**Given passage**
__________
As I say, I am a sucker for being told that I ought to get up to date and be all electronic and e-government. However in this case, whatever is done, the voucher is the most efficient way of dealing with the issues.

Lord Naseby: My Lords, it is very difficult to respond to a Minister who, for one reason or another, does not want to do online banking. He has probably never done it; I may be wrong, but I do not think he has or that he really wants to. That is the problem, as young people want to do online banking. I suspect that the Minister has grandchildren. If he does, he will know that households with small kids crying are pretty bedlam-like. The papers get removed here, there and everywhere, and although the beautiful voucher—a cheque in lieu—arrives, it gets lost. There is no hiding the fact that it gets lost.

However, returning to my key point—the 50 per cent example that I gave—the law requires at the moment that if someone makes a purchase in response to the Children's Mutual web site, that person can make an application but we have to send back to them a form to sign. The problem is that half of the people who are sent the form forget to fill it in. Most people then do so, after we send them a reminder. But, of course, that is a double transaction. That is what will happen with the vouchers. There will be a significant number of young couples who, for one reason or another, do not return the wretched voucher. We and every other provider will have to contact and remind them—and some people will then send in the voucher. All of that adds to the cost and aggravation for a young couple who have so many other pressures at home.
__________
**Input data**
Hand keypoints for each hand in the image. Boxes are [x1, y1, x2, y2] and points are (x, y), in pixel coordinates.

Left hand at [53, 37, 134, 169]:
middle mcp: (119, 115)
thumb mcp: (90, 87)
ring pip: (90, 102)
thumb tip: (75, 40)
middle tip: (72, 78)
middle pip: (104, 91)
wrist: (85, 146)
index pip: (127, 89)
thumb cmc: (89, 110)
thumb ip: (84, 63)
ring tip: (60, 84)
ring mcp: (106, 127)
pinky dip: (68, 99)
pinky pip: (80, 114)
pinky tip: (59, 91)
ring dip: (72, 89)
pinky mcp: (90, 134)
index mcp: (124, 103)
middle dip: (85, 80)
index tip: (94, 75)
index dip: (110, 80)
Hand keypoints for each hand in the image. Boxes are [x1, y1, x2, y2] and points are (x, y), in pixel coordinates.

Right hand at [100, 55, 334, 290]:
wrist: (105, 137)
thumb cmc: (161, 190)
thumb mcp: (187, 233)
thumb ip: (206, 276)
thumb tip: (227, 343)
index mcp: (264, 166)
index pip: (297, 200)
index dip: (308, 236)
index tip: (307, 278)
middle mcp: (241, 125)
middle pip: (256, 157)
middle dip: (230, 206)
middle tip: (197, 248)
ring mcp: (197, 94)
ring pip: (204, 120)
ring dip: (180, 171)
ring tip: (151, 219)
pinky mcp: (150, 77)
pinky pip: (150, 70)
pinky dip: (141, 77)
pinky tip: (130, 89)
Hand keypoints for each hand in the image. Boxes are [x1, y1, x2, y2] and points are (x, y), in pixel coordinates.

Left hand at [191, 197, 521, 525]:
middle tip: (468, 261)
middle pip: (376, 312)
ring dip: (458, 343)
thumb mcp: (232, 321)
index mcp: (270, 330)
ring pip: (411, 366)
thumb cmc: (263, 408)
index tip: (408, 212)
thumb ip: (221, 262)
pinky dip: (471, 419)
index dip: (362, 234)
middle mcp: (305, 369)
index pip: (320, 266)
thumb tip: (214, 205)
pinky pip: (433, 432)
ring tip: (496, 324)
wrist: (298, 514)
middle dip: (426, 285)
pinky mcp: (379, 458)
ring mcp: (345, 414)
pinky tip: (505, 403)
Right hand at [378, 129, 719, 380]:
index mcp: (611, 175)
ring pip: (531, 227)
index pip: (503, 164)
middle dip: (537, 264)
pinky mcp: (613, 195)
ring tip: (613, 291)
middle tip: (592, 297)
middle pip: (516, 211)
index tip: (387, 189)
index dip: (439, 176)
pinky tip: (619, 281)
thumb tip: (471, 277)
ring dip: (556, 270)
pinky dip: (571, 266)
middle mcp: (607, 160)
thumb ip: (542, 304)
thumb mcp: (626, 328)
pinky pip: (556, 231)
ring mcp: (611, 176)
__________
**Task to complete**
Reproduce word for word the portion of the debate passage on child trust fund vouchers that starts with "As I say, I" and continues through "with the issues.".

**Answer for this exercise**
As I say, I am a sucker for being told that I ought to get up to date and be all electronic and e-government. However in this case, whatever is done, the voucher is the most efficient way of dealing with the issues.